According to Pickard, this framework can help us “acknowledge the truth about choice and agency in addiction, while avoiding stigma and blame, and maintaining care and compassion…”

Addiction remains one of the most stigmatized conditions across the world. Addiction is most commonly referred to as a ‘brain disease’ within the biomedical model, but recent research has challenged this position.

Pickard begins by pointing out that the social disapproval for people displaying addictive behaviors is common across most cultures. In the Western world, discriminatory attitudes are evident in the language often used, such as “junkie,” or “getting clean.” Even healthcare professionals are not immune to these stigmatizing views.

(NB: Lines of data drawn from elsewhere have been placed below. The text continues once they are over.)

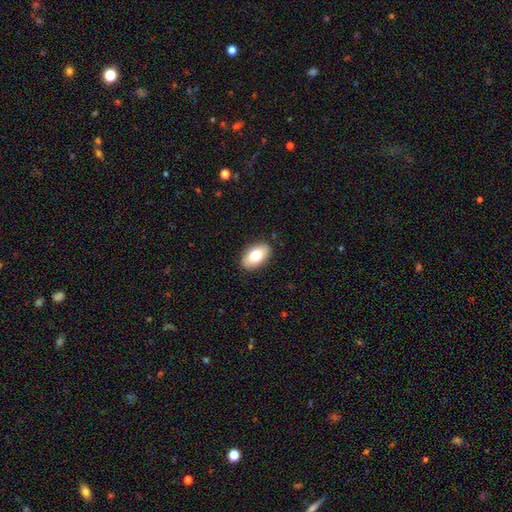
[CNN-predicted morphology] The model was most divided on "smooth or featured": smooth: 76%, featured or disk: 17%, star or artifact: 7%. More confident: how rounded — in between (93%); merging — none (88%).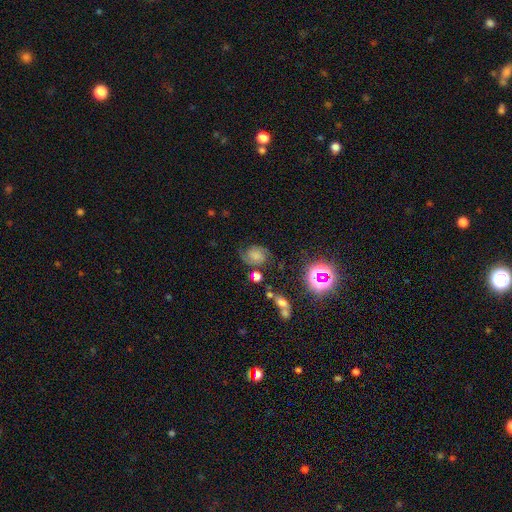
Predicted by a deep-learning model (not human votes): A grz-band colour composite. It shows a featured or disk galaxy (61%) with no bar (61%), 2 (84%) medium (47%) spiral arms (93%) and no central bulge (35%). Merging: none (69%).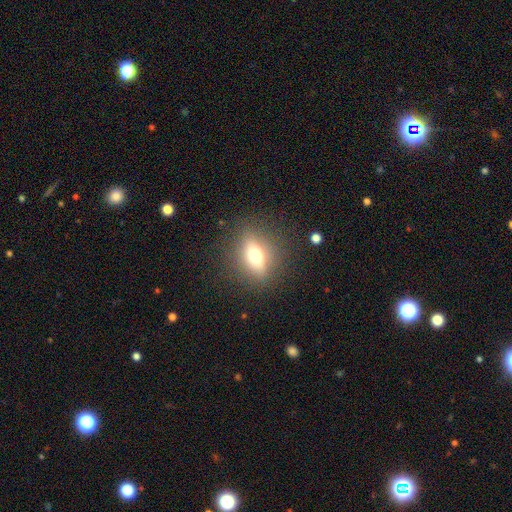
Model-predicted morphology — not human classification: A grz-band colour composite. It shows a smooth galaxy with no disk features (60%) that is in between round and cigar-shaped (57%). Merging: none (82%).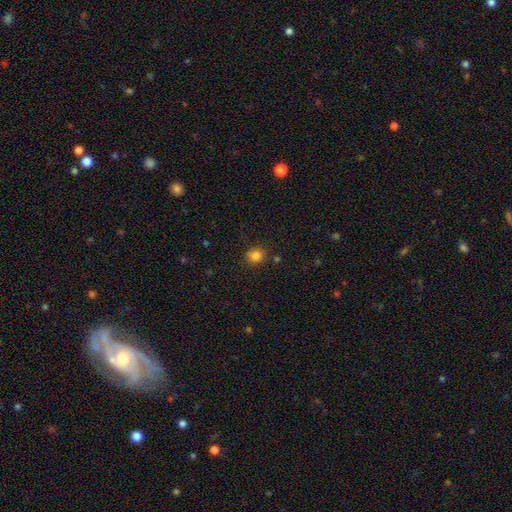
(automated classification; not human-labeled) The model was most divided on "how rounded": round: 77%, in between: 22%, cigar-shaped: 1%. More confident: merging — none (83%); smooth or featured — smooth (82%).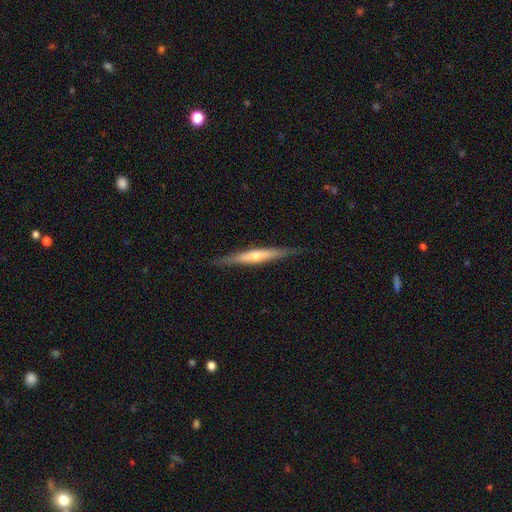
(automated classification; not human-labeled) A featured or disk galaxy (62%) viewed edge-on (95%) with a rounded central bulge (76%). Merging: none (87%).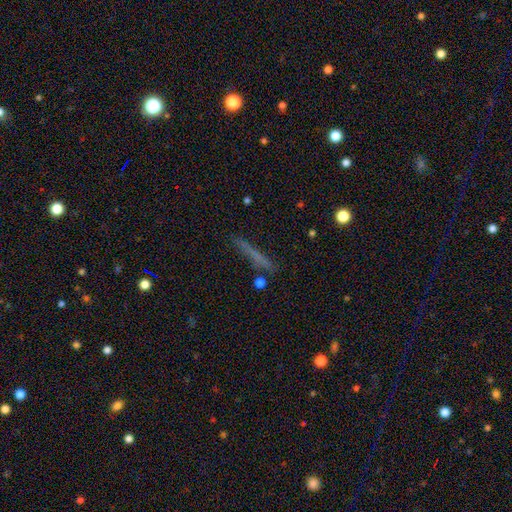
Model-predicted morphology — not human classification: Smooth or featured? smooth (55%)
How rounded? cigar-shaped (94%)
Merging? none (83%)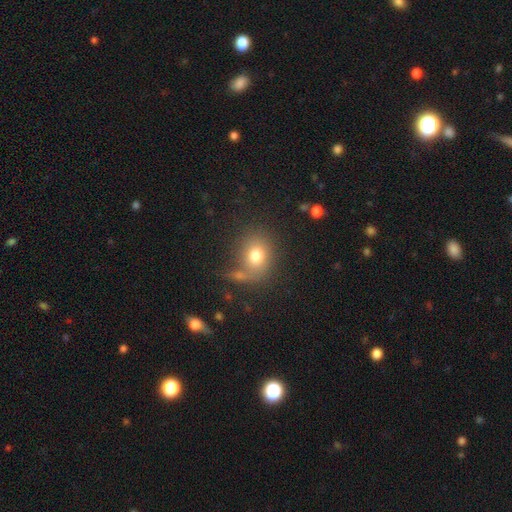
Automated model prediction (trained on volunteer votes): smooth-or-featured: smooth: 77% | featured or disk: 12% | star or artifact: 11%
  how-rounded: round: 62% | in between: 37% | cigar-shaped: 1%
  merging: none: 59% | minor disturbance: 16% | merger: 15% | major disturbance: 9%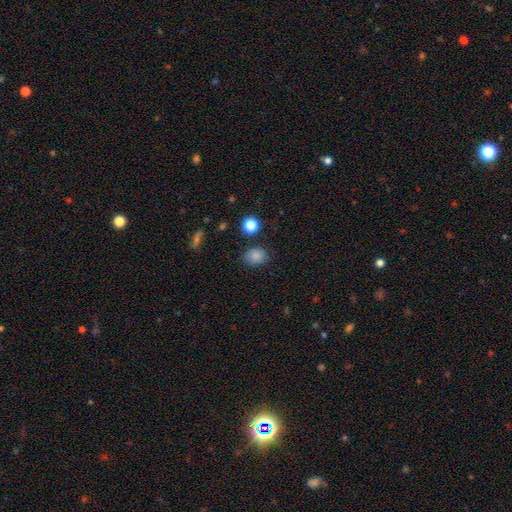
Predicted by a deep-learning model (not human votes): smooth_or_featured: smooth (p=0.83) [alt: star or artifact p=0.12]
how_rounded: round (p=0.50) [alt: in between p=0.49]
merging: none (p=0.79) [alt: minor disturbance p=0.14]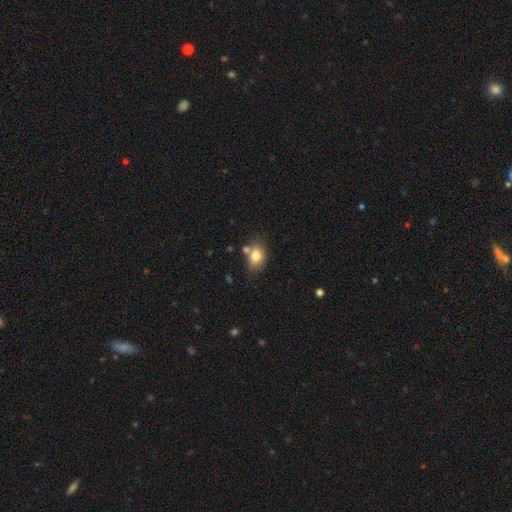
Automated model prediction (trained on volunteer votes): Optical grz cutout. It shows a smooth galaxy with no disk features (79%) that is in between round and cigar-shaped (73%). Merging: none (64%).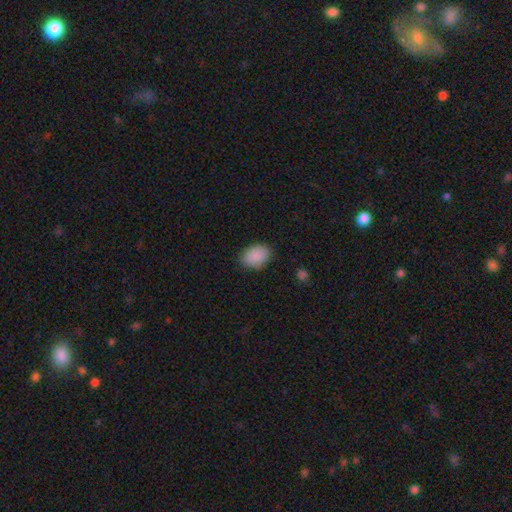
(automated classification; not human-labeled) A smooth galaxy with no disk features (90%) that is in between round and cigar-shaped (83%).

Vote fractions:
- Smooth or featured? smooth: 90% / star or artifact: 7% / featured or disk: 3%
- How rounded? in between: 83% / round: 15% / cigar-shaped: 1%
- Merging? none: 85% / minor disturbance: 12% / major disturbance: 3% / merger: 1%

The moral model of addiction is partially responsible for this stigmatization. It considers drug use a choice and a bad one—the addict is considered weak, lazy, selfish, etc. Thus, people with addictions are seen as deserving of the ill-treatment commonly meted to them.

On the other hand, the disease model insists that addiction is not a choice and is completely involuntary. It is understood as the result of a neurobiological disease, and thus a person cannot be held responsible for their behaviors. In this way, it can potentially remove the stigma associated with addiction. Despite this hope, the opposite has been found to be true.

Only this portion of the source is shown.